AuthorAlvarez-Majmutov, AORCID logo; Chen, JORCID logo; Gieleciak, R; Hager, D; Heshka, N; Salmon, S
SourceEnergy & Fuels vol. 28, no. 12, 2014 p. 7385-7393, https://doi.org/10.1021/ef5018169
Image
Year2014
PublisherAmerican Chemical Society (ACS)
Documentserial
Lang.English
Mediaon-line; digital
File formatPDF; HTML
SubjectsScience and Technology
Illustrationshistograms; graphs; tables; flow charts
ProgramProgram of Energy Research and Development (PERD)
Released2014 11 10
AbstractTo fully advance our understanding of hydrocarbon conversion chemistry requires powerful analytical methods to qualitatively and quantitatively characterize complex petroleum fractions at the molecular level. In the absence of such tools, an alternative solution is to model the molecular composition of hydrocarbon mixtures with limited analytical data. The objective of this study is to integrate modeling techniques with conventional and advanced petroleum characterization methods to derive the composition of middle distillate fractions at the molecular level. In the present approach, analytical petroleum characterization data are used as input to computationally generate a mixture of representative molecules that mimics the properties of the real sample. The representing molecules are constructed according to coherent chemical/thermodynamic criteria by Monte Carlo sampling of a set of statistical functions assigned to each possible molecular feature. The assembled mixture is built on a large set of chemical species and is further optimized with the principle of Maximum Entropy. The approach is applied to simulating two middle distillates differing significantly in hydrocarbon type composition and origin. The samples are experimentally characterized by standard and advanced analytical methods: density, simulated distillation, elemental analysis, hydrocarbon types/distributions and sulfur compound speciation by two-dimensional gas chromatography with flame ionization detector (GC × GC-FID) and sulfur chemiluminescence detector (GC × GC-SCD), and 13C nuclear magnetic resonance (NMR), to obtain sufficient information for parameter fitting and model validation. Simulation results showed that the model is capable of generating representative mixtures that reasonably match the actual physical samples in analytical properties and carbon number distributions.
Summary(Plain Language Summary, not published)

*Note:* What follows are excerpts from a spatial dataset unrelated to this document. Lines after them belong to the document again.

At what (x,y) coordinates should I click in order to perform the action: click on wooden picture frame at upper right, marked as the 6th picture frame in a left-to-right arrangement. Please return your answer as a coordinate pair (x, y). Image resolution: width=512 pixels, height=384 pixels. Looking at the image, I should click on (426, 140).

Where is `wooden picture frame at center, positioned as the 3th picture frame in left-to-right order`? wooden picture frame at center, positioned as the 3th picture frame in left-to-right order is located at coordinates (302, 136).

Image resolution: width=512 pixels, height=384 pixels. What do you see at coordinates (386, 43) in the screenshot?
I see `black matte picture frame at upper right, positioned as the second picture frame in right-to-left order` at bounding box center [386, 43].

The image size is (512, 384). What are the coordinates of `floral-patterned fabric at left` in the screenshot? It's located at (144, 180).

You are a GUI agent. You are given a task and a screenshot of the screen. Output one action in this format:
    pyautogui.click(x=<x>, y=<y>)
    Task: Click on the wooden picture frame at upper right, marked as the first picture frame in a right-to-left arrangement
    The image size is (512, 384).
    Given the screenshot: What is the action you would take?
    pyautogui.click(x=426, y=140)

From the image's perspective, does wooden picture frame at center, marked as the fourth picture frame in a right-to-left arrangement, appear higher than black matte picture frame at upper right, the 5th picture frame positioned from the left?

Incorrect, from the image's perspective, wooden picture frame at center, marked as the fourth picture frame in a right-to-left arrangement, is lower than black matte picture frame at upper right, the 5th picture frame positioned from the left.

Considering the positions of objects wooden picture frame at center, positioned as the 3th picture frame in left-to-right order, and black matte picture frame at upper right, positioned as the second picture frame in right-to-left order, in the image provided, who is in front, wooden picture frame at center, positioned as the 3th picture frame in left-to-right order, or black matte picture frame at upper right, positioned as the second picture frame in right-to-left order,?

This study presents an advanced molecular modeling and simulation approach to derive the molecular composition of petroleum samples by using fundamental chemistry theory. In the present approach, a routine characterization of a petroleum sample is computationally transformed into a virtual mixture of representative hydrocarbon molecules that mimics the physical oil sample. The method was developed and successfully validated with middle distillates samples (boiling range of 200-343°C) differing significantly in composition and origin. Besides accurately predicting the available analytical properties of the physical samples, this method can generate the complete molecular composition of the oil sample, which is not possible with current analytical methods. The developed approach will enable predicting the molecular composition of oil sands bitumen and its upgraded products. This information can be readily used to understand and predict the transformation of every single hydrocarbon molecule within oil sands bitumen throughout the processing and upgrading steps. Building modeling tools with such capabilities is particularly important for developing break-through technologies, optimizing the performance of existing processes, and ultimately reducing green-house gas emissions and other environmental impacts during hydrocarbon processing.